After four straight weeks of gains both the Dow Jones Industrial Average and the S&P 500 Index lost ground during the week; the S&P 500 was off 1.38% and the Dow retreated 1.23%. Two key pieces of news worked together to dampen investor enthusiasm for the equity markets: economic data (jobless claims near a 44-year low) as well as interviews with Federal Reserve governors that pointed toward an interest rate increase at the Fed’s mid-month meeting.

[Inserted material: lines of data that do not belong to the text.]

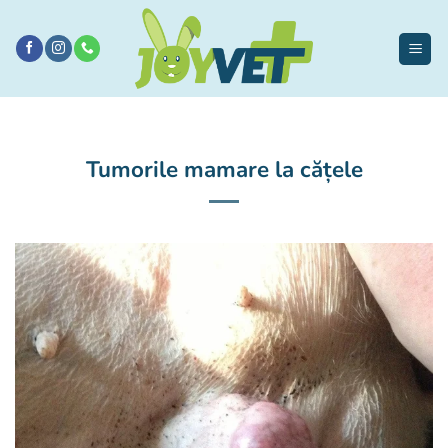
Sari
la
conținut
Tumorile mamare la cățele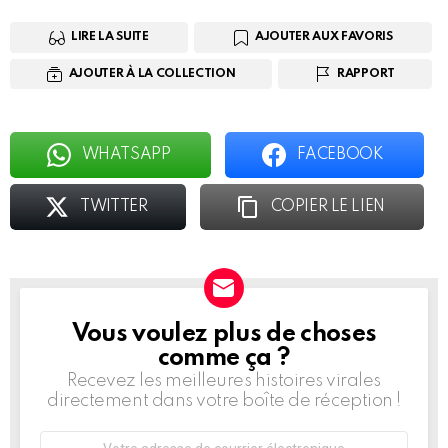
LIRE LA SUITE
AJOUTER AUX FAVORIS
AJOUTER À LA COLLECTION
RAPPORT
WHATSAPP
FACEBOOK
TWITTER
COPIER LE LIEN
Vous voulez plus de choses
BULLETIN
D'INFORMATION
comme ça ?
Recevez les meilleures histoires virales
directement dans votre boîte de réception !
Adresse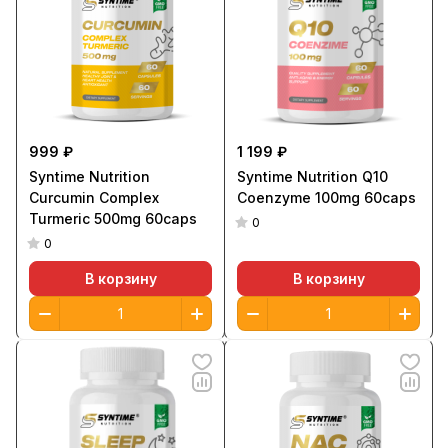
999 ₽
1 199 ₽
Syntime Nutrition
Syntime Nutrition Q10
Curcumin Complex
Coenzyme 100mg 60caps
Turmeric 500mg 60caps
0
0
В корзину
В корзину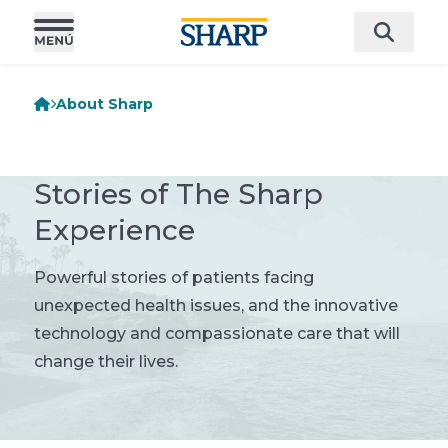
About Sharp
Stories of The Sharp
Experience
Powerful stories of patients facing
unexpected health issues, and the innovative
technology and compassionate care that will
change their lives.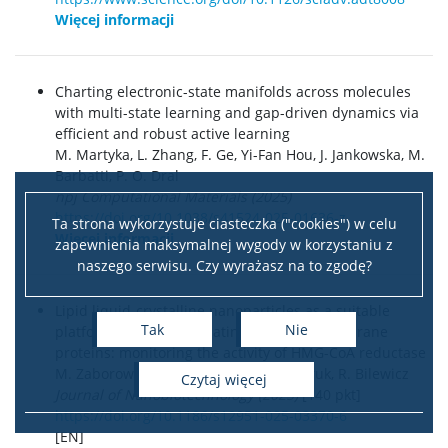
Więcej informacji
Charting electronic-state manifolds across molecules
with multi-state learning and gap-driven dynamics via
efficient and robust active learning
M. Martyka, L. Zhang, F. Ge, Yi-Fan Hou, J. Jankowska, M.
Barbatti, P. O. Dral
npj Computational Materials (2025)
https://doi.org/10.1038/s41524-025-01636-z
Ta strona wykorzystuje ciasteczka ("cookies") w celu
Więcej informacji
zapewnienia maksymalnej wygody w korzystaniu z
naszego serwisu. Czy wyrażasz na to zgodę?
Lipid liquid-crystalline nanoparticles as a suitable
Tak
Nie
platform for accommodating sensitive membrane
proteins: monitoring the activity of HMG-CoA reductase
M. Zaborowska-Mazurkiewicz, E. Nazaruk, R. Bilewicz
czytaj więcej
Journal of Nanobiotechnology (2025)
[140 pkt]
https://doi.org/10.1186/s12951-025-03370-6
[EN]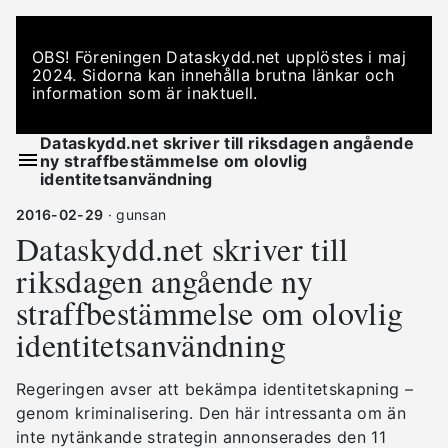
OBS! Föreningen Dataskydd.net upplöstes i maj
2024. Sidorna kan innehålla brutna länkar och
information som är inaktuell.
Dataskydd.net skriver till riksdagen angående
ny straffbestämmelse om olovlig
identitetsanvändning
2016-02-29
· gunsan
Dataskydd.net skriver till
riksdagen angående ny
straffbestämmelse om olovlig
identitetsanvändning
Regeringen avser att bekämpa identitetskapning –
genom kriminalisering. Den här intressanta om än
inte nytänkande strategin annonserades den 11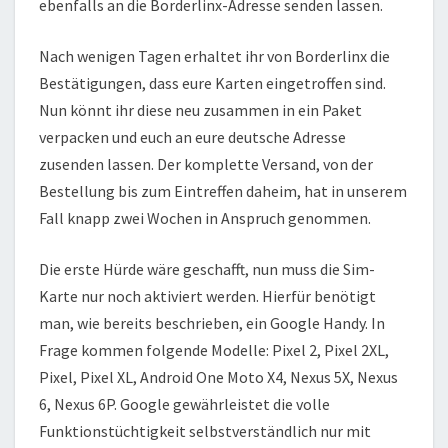
ebenfalls an die Borderlinx-Adresse senden lassen.
Nach wenigen Tagen erhaltet ihr von Borderlinx die
Bestätigungen, dass eure Karten eingetroffen sind.
Nun könnt ihr diese neu zusammen in ein Paket
verpacken und euch an eure deutsche Adresse
zusenden lassen. Der komplette Versand, von der
Bestellung bis zum Eintreffen daheim, hat in unserem
Fall knapp zwei Wochen in Anspruch genommen.
Die erste Hürde wäre geschafft, nun muss die Sim-
Karte nur noch aktiviert werden. Hierfür benötigt
man, wie bereits beschrieben, ein Google Handy. In
Frage kommen folgende Modelle: Pixel 2, Pixel 2XL,
Pixel, Pixel XL, Android One Moto X4, Nexus 5X, Nexus
6, Nexus 6P. Google gewährleistet die volle
Funktionstüchtigkeit selbstverständlich nur mit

Energy stocks slumped during the last two trading days, driven by oil prices sinking to their lowest levels of the year on U.S. crude inventories hitting a record high.
Equity ETFs (+$10.4 billion) enjoyed their sixth straight week of net inflows and were responsible for all of the positive flows for the equity group; conversely equity mutual funds suffered their fourth straight week of net outflows (-$1.9 billion). The largest net inflows into individual ETFs belonged to iShares Core S&P 500 (IVV, +$2.1 billion) and SPDR S&P 500 (SPY, +$2.1 billion). For mutual funds domestic equity funds suffered net outflows of $2.6 billion, while nondomestic equity funds took in $706 million of net new money.
Mutual funds accounted for all the net inflows for the taxable bond funds group. Taxable bond mutual funds (+$3.4 billion) enjoyed their tenth straight week of positive net flows, while taxable bond ETFs saw $536 million leave for the week. Funds in the Core Plus Bond Funds classification (+$972 million) had the largest net inflows on the mutual fund side, followed by the Loan Participation Funds (+$803 million) category, continuing the post-election rally during which the classification attracted over $13.5 billion of net new money. For individual ETFs iShares iBoxx $ High Yield Corporate Bond (HYG, -$1.5 billion) and iShares iBoxx $ Investment Grade Corporate Bond (LQD, -$419 million) contributed the most to the group’s net outflows.
Municipal bond mutual funds (-$85 million) experienced their second straight week of net outflows. The largest contributors to these net outflows were the funds in the Short Muni Debt Funds (-$38 million) category.
Money market funds had positive flows of $11.8 billion for the week. The majority of these net inflows came from funds in the Institutional U.S. Government Money Market Funds (+$4.7 billion) and Institutional U.S. Treasury Money Market Funds (+$3.1 billion) classifications.